LCT3/Lincoln Center Theater just opened Pass Over by Antoinette Nwandu, directed by Danya Taymor. The cast includes, Gabriel Ebert, Jon Michael Hill, and Namir Smallwood.

In Pass Over, Moses (to be played by Jon Michael Hill) and Kitch (Namir Smallwood) stand around on the corner - talking smack, passing the time, and hoping that today a miracle will come. A provocative mashup of Waiting for Godot and the Exodus saga, Pass Over exposes the unquestionable human spirit of young black men who dream about a promised land they've yet to find.

Let's see what the critics had to say...

Jesse Green, New York Times: Despite its grim relevance, "Pass Over" creates a vivid world of injustice while riffing on earlier ones. Moses and Kitch specifically recall not only Beckett's vaudevillians, but also enslaved African-Americans working a plantation and even biblical Israelites escaping from Egypt. At any moment, elements of these antecedents may erupt through the skin of the modern tale, as if to say that the current crisis for young black men is a tragedy too big for one era to encompass. This is daring dramaturgy, requiring the utmost in tonal control to keep it from tipping into righteous bathos. Danya Taymor's thrillingly tense LCT3 production mostly succeeds.

Frank Scheck, The Hollywood Reporter: Pass Over is more effective thematically than as drama. The dialogue at times feels aimless and repetitive, especially in the lengthy scenes featuring just Moses and Kitch. Its reliance on the constant use of the "N-word," to quote Master, starts out as provocative before becoming forced. The narrative lurches confusingly, and some of the symbolism and its meanings prove elusive. But there's no denying that the work packs a powerful punch, one that's fully realized in this production, superbly staged by Danya Taymor. The lighting and sound design (by Marcus Doshi and Justin Ellington, respectively) add greatly to the ominous effect.

**PROBLEM 1**
Which actor plays Kitch, according to the Pass Over review roundup?
**PROBLEM 2**
Pick up the Pass Over review roundup after its final sentence and write what comes next.

**DATA LISTING**
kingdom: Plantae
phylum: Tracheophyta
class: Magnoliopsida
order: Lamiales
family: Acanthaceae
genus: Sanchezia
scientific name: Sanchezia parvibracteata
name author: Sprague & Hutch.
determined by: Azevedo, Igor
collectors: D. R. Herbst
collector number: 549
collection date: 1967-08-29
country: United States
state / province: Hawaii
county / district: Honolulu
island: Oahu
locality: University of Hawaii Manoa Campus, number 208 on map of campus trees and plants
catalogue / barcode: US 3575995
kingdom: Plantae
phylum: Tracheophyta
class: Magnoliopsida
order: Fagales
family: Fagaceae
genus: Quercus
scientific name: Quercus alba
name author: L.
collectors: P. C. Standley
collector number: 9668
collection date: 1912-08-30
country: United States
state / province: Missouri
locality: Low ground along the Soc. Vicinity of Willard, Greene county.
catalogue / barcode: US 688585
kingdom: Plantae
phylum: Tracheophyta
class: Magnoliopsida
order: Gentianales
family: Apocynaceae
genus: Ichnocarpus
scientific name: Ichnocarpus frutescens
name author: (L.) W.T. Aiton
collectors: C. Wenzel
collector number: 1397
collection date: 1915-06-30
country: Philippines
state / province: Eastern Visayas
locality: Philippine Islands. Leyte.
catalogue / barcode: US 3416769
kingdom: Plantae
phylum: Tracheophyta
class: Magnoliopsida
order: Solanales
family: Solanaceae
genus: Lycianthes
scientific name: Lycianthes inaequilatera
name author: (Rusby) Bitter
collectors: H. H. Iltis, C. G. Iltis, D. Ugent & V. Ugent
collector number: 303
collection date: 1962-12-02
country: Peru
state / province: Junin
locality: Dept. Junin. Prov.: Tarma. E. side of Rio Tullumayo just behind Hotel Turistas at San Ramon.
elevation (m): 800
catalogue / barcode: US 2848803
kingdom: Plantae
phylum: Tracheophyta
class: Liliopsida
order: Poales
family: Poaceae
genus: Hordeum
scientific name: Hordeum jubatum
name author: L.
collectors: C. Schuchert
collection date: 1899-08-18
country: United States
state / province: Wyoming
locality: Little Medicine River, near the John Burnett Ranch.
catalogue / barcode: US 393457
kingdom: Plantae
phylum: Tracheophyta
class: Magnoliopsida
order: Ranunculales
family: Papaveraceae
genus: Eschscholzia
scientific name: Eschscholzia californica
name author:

**FINAL RESULT 1**
Namir Smallwood

**FINAL RESULT 2**
Robert Hofler, The Wrap: Within the first few minutes of Antoinette Nwandu's play "Pass Over," which opened Monday at LCT's Off Broadway Claire Tow Theater, the two young black men standing on an urban street corner seemingly repeat themselves ad nauseam as they detonate more and more F-bombs and N-bombs while lighting fewer and fewer explosions with their limited vocabulary. Yet, even before "Pass Over" takes a wild turn with the entrance of a nattily dressed alien from another world, those two black men, Moses (Jon Michael Hill) and Kitch (Namir Smallwood), begin to emerge as a well-honed comedy act, one from the golden age of vaudeville, one that also conjures up Vladimir and Estragon's endless wait for Godot. And unlike Samuel Beckett's characters, these men are fully aware that the little corner of the universe they inhabit is where they'll die.

Raven Snook, TimeOut NY: Although much of its repartee is quite funny, Pass Over is a tough show. It's intended to challenge and cause discomfort, and a lot is left to interpretation. The copious use of the N-word is sure to rankle some audiences, but Moses and Kitch aren't here to entertain you. They have a life-or-death message to pass on.